Der ganze Film wirkt dadurch um einiges realistischer und nimmt sich sogar die Zeit, den Charakteren endlich mal ein wenig Tiefe zu verleihen. Vor allem Captain Spaulding bekommt hier doch recht viel Zeit. Das Problem an der ganzen Sache ist, das die 3 kranken Familienmitglieder dabei schon fast etwas sympathisch wirken. Gut, Baby und Otis nehmen Geiseln, mit denen sie kranke Spielchen treiben und sie dann umbringen und Otis macht sich wieder Gesichtsmasken aus den Opfern, aber sie werden doch irgendwie bewusst als Hauptfiguren und Bezugspunkt in den Vordergrund gedrängt. Der Sheriff, der eigentlich ja der Publikumsliebling sein sollte, zeigt schon sehr früh seine sadistische Ader und baut das noch weiter aus, als er einerseits zwei Kopfgeldjäger anheuert und später die drei lieber foltert, anstatt sie einfach zu verhaften. Unterstützt wird dies auch durch das Ende, mit den Flashbacks der drei an „glücklichere Tage“. Ob das nun fehl am Platz ist, muss aber jeder für sich selbst entscheiden.

Die Schauspieler machen ihre Sache gut, auch wenn sie allesamt eigentlich recht weit von Topschauspielern entfernt sind.

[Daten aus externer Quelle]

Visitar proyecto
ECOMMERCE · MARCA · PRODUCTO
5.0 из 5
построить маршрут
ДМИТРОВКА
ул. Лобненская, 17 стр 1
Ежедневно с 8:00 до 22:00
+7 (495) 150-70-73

Aber sie geben sich Mühe und hatten wohl auch ihren Spaß und das Overacting, das vor allem Sheri Moon Zombie an den Tag legt, passt auch irgendwie zu ihrer Rolle. Etwas schade fand ich, dass die beiden Kopfgeldjäger sehr selten zu sehen sind.  Denn es ist wohl eine der wenigen Rollen, wo Danny Trejo mal mehr als 5 Wörter sagen darf und er und der Ex-Wrestler Diamon Dallas Page haben irgendwie ein interessantes Team abgegeben.

The Devil’s Rejects ist insgesamt ein gelungener, unterhaltsamer und gleichzeitig recht abgedrehter Film.